_Work instructions_. In the records below, find the line that contains "menționate, apoi oferite drept ofrandă" and the line that contains "spre publicare, am descoperit că aparența", then retype exactly those two lines and every line between them.

(Dataset entries)
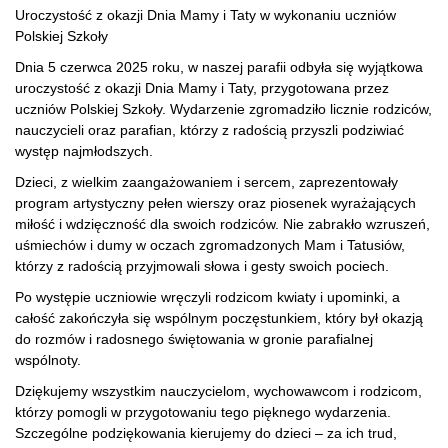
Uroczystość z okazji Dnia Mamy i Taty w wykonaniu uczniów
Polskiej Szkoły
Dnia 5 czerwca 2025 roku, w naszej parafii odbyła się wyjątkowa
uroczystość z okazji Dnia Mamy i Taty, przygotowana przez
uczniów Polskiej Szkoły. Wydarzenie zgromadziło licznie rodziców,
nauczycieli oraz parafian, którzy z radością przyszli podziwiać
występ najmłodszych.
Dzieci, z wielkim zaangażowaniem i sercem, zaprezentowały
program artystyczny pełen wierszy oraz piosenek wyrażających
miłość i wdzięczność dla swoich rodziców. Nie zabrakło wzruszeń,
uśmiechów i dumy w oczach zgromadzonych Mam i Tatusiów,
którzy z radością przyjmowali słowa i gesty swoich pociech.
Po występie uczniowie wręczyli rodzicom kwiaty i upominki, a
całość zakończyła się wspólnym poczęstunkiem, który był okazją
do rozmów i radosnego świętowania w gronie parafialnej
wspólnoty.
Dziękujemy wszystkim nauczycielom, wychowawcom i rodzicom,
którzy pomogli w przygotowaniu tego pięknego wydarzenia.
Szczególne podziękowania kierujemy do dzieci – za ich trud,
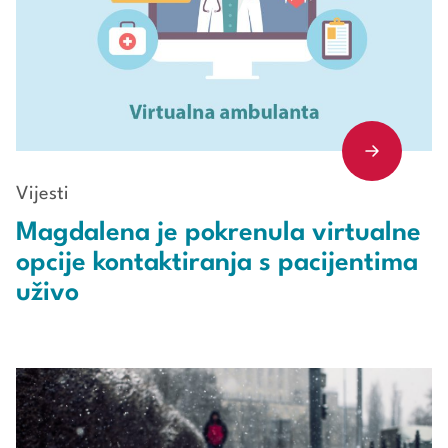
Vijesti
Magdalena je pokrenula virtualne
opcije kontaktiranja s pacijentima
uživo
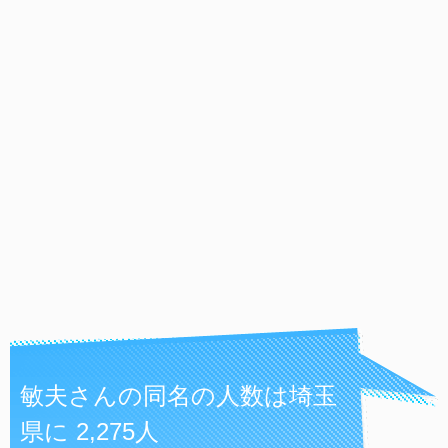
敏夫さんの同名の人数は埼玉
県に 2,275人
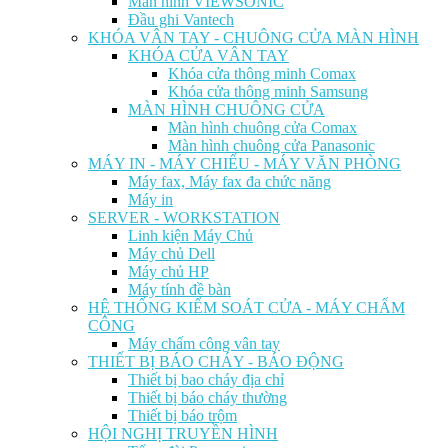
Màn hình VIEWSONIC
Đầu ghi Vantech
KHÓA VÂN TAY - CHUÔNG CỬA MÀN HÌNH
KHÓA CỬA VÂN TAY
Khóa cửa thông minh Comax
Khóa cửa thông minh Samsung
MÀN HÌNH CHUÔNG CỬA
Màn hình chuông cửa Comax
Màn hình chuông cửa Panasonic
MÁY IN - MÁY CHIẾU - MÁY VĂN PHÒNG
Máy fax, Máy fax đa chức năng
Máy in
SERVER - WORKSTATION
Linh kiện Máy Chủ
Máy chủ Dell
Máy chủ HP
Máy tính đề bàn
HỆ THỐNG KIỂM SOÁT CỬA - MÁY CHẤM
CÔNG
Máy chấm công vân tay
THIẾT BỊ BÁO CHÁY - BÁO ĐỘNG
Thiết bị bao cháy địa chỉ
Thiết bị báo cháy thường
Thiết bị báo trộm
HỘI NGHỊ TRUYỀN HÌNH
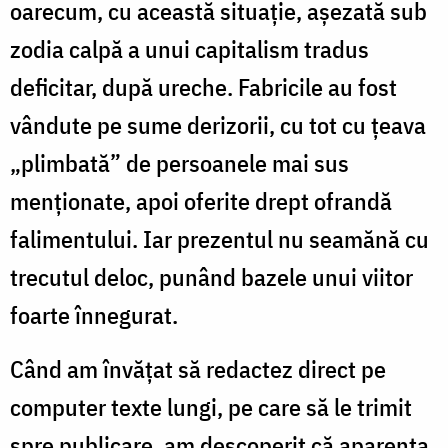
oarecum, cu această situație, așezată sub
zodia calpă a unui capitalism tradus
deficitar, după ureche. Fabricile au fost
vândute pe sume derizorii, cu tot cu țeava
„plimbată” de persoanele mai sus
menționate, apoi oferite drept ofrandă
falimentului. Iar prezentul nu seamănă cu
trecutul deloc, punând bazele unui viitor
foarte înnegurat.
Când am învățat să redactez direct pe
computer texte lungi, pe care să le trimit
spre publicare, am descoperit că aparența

* * *

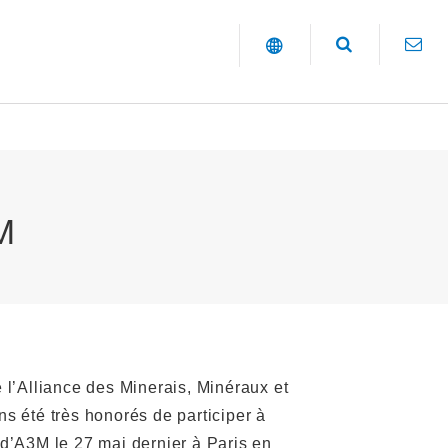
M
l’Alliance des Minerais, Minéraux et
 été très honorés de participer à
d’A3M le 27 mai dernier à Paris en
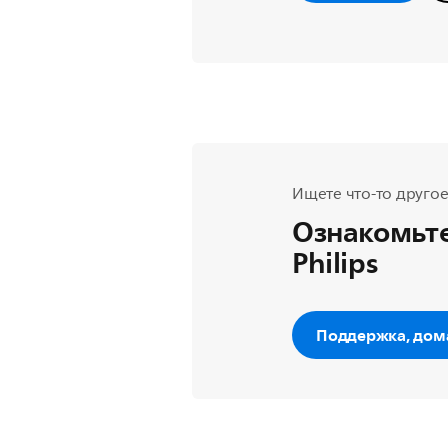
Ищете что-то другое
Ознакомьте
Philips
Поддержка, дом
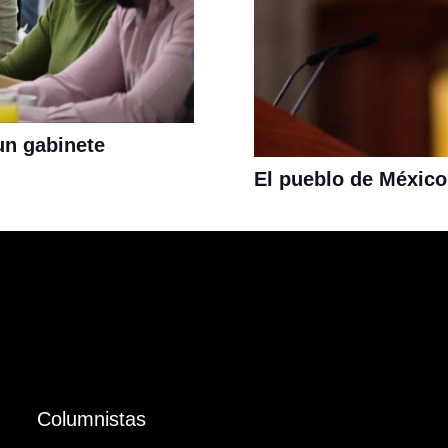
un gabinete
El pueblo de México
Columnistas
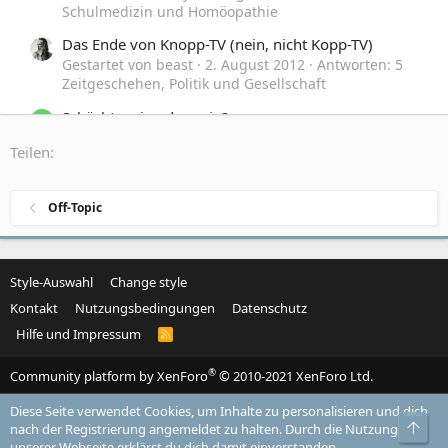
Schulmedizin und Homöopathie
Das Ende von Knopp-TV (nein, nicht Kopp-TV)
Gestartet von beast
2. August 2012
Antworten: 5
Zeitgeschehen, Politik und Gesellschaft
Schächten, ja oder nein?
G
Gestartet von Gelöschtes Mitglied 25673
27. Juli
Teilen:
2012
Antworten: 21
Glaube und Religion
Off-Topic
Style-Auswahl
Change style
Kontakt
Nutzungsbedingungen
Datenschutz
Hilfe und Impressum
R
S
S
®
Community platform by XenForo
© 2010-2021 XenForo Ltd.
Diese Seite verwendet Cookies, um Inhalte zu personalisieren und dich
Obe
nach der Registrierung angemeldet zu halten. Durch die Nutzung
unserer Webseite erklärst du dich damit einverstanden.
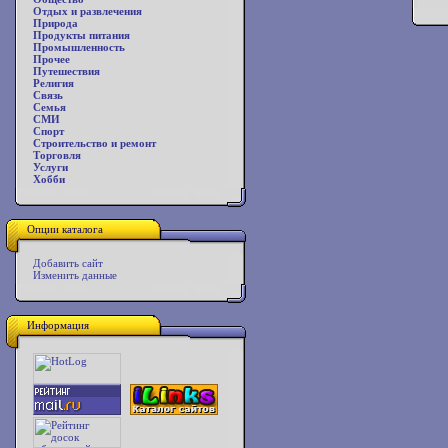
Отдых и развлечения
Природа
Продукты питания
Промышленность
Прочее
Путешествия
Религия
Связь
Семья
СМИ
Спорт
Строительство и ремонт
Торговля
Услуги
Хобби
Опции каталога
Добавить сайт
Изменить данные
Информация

_Solution_.
menționate, apoi oferite drept ofrandă
falimentului. Iar prezentul nu seamănă cu
trecutul deloc, punând bazele unui viitor
foarte înnegurat.
Când am învățat să redactez direct pe
computer texte lungi, pe care să le trimit
spre publicare, am descoperit că aparența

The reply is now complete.